According to the report, Kramer says he paid the band's fill-in drummer $20K a week for his performances and $10K a week for rehearsals.

The drummer says that he eventually gave in to the demand to audition in January, but was told by the group that he would not be able to rejoin. As a result, he will be absent from the band's upcoming events, including their upcoming Grammy Awards performance and their forthcoming residency tour dates, unless his legal action proves successful.

He's reportedly seeking a court order so that he may return to the band. Meanwhile, an update to the TMZ reports cites sources close to the group as stating that the door is open for Kramer to return in the coming months so long as his drumming skills return to their full potential.
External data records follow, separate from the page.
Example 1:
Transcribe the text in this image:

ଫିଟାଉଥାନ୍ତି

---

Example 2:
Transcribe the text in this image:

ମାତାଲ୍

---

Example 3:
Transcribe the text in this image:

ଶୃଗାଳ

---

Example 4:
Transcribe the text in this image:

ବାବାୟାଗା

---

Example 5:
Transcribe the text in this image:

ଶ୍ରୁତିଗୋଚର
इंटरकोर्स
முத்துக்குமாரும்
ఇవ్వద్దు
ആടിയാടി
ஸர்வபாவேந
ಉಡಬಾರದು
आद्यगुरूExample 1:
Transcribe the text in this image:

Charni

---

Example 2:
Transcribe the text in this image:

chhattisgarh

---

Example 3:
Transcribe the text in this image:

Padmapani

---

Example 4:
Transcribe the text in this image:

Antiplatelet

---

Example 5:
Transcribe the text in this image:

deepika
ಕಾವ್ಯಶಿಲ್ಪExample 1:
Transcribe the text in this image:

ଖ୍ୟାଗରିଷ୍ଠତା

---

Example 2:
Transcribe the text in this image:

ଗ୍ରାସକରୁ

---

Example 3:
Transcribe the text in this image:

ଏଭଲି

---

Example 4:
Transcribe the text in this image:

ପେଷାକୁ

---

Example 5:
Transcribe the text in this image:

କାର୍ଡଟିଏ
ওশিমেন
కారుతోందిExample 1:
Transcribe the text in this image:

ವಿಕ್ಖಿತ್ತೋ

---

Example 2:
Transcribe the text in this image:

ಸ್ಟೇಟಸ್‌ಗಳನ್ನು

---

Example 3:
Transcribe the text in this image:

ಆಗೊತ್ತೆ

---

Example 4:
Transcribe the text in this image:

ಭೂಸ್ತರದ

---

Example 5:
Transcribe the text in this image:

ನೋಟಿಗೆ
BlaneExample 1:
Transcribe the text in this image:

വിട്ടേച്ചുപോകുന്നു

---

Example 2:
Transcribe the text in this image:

Update: Joey Kramer has now issued a statement about his lawsuit. It reads as follows:

Ever since I was 14 years old, I had a set of drumsticks in my hand and a passion to create music. Being prohibited from playing with a band that I have given 50 years of my life to supporting, is beyond devastating.

This is not about money. I am being deprived of the opportunity to be recognized along with my peers, for our collective, lifetime contributions to the music industry. Neither the MusiCares’ Person of the Year Award nor the Grammys’ Lifetime Achievement honors can ever be repeated.

The fact that I would be asked to audition for my own job, demonstrate that I can play at ‘an appropriate level’ and play better than my temporary fill-in with a moving target of made-up standards is both insulting and upsetting. Other band members and their lawyers will likely attempt to disparage my playing and claim that I am unable to play the drums right now. Nothing could be further from the truth. I did everything they asked – jumped through hoops and made both a recording of playing along solo to a recent live recording of the band – one I had never heard before, and that process was videotaped. But I did it, and I did it well. In Aerosmith’s 50-year history, no other band member has ever been subjected to this scrutiny let alone be asked to audition for his own job!

I hope our fans can understand that all I’m trying to do is get back to playing with the band that they love – and that’s Aerosmith with all five original members. The greatest magic and success of Aerosmith happens when all the band’s founding members are together in the house. To be removed from my rightful place on stage to celebrate our success – a success that acknowledges my own life’s work, is just plain wrong.